The image of someone walking around with a backpack, listening to music via headphones while playing on a cell phone, has become so common that it would never seem out of place except to the most tech-removed person.
Even if that person happened to instead be monitoring the crowd for possible terror threats.
And that’s just how the Department of Homeland Security likes it.
The department recently awarded a grant to faculty from two College of Engineering departments who are collaborating to develop a portable nuclear or radiation detector that could be used without causing alarm to the public or alerting possible terror cells.
Jason Hayward, UCOR Fellow and associate professor in nuclear engineering, and Hairong Qi, Gonzalez Family Endowed Professor of Computer Science, won a $1.75 million grant from the department to develop the next generation of portable detectors.
“The idea of having such a device in backpack size that is capable of not only detecting such threats but of tracking them as well appealed to Homeland Security,” said Hayward. “I saw the research that Professor Qi was doing with computer vision, and we pooled our thoughts to come up with the proposal.”
The idea of a wearable device is not a new one, but having one with built-in intelligence—a Wearable Intelligent Nuclear Detection, or WIND, device—is an advancement that requires a leap forward in detection technology.
Hayward said that present models of mobile detection involve a combination of trailer-sized devices and the current generation of backpack devices.
The problem is that the trailers are the more advanced devices, but they aren’t portable.
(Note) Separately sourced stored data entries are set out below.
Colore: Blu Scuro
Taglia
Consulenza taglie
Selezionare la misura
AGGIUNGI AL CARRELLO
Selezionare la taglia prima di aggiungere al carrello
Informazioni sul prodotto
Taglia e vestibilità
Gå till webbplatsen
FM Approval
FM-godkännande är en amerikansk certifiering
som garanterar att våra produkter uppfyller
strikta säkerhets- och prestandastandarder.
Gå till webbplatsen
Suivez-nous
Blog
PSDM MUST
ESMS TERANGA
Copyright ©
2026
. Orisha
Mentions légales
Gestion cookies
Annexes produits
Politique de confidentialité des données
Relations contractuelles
“You can’t drive a trailer through a building or through stands at a stadium,” said Hayward. “They are great at doing their job, but to really be able to get into a crowd or move around a building you have to make them much smaller, much more portable.”
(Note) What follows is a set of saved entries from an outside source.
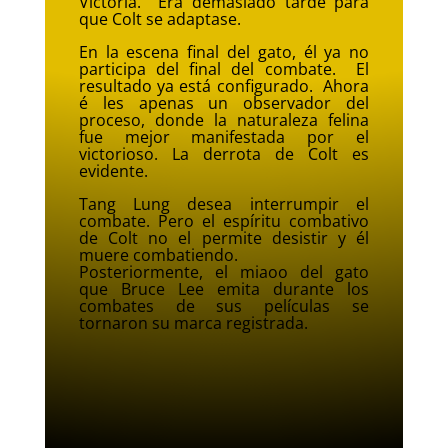
Victoria. Era demasiado tarde para
que Colt se adaptase.
En la escena final del gato, él ya no
participa del final del combate. El
resultado ya está configurado. Ahora
é les apenas un observador del
proceso, donde la naturaleza felina
fue mejor manifestada por el
victorioso. La derrota de Colt es
evidente.
Tang Lung desea interrumpir el
combate. Pero el espíritu combativo
de Colt no el permite desistir y él
muere combatiendo.
Posteriormente, el miaoo del gato
que Bruce Lee emita durante los
combates de sus películas se
tornaron su marca registrada.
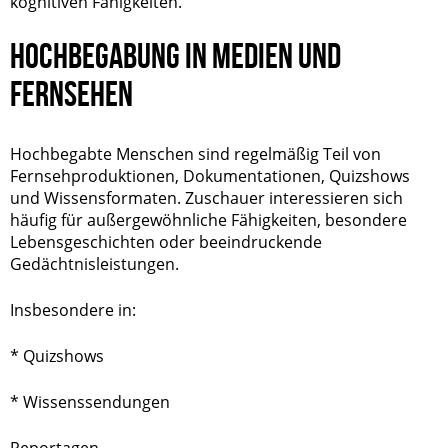
kognitiven Fähigkeiten.
HOCHBEGABUNG IN MEDIEN UND
FERNSEHEN
Hochbegabte Menschen sind regelmäßig Teil von
Fernsehproduktionen, Dokumentationen, Quizshows
und Wissensformaten. Zuschauer interessieren sich
häufig für außergewöhnliche Fähigkeiten, besondere
Lebensgeschichten oder beeindruckende
Gedächtnisleistungen.
Insbesondere in:
* Quizshows
* Wissenssendungen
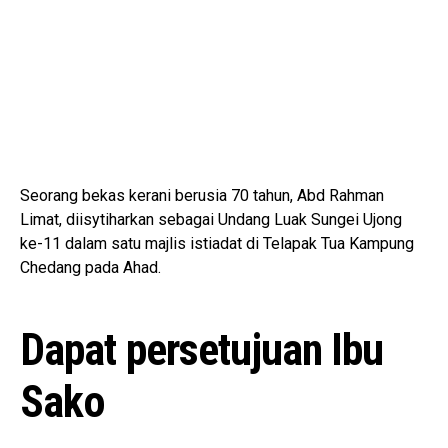
Seorang bekas kerani berusia 70 tahun, Abd Rahman
Limat, diisytiharkan sebagai Undang Luak Sungei Ujong
ke-11 dalam satu majlis istiadat di Telapak Tua Kampung
Chedang pada Ahad.
Dapat persetujuan Ibu
Sako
With Hayward zeroing in on the detection device, Qi’s work will be on developing the tracking and the monitoring.
Eventually they’d like to develop a way for agents to monitor the situation on their smartphones, helping detection become even more discreet.
Hayward said that the testing and design phase will likely last a few years, with working prototypes and field testing starting in year three.
The final product should cost in the neighborhood of $10,000.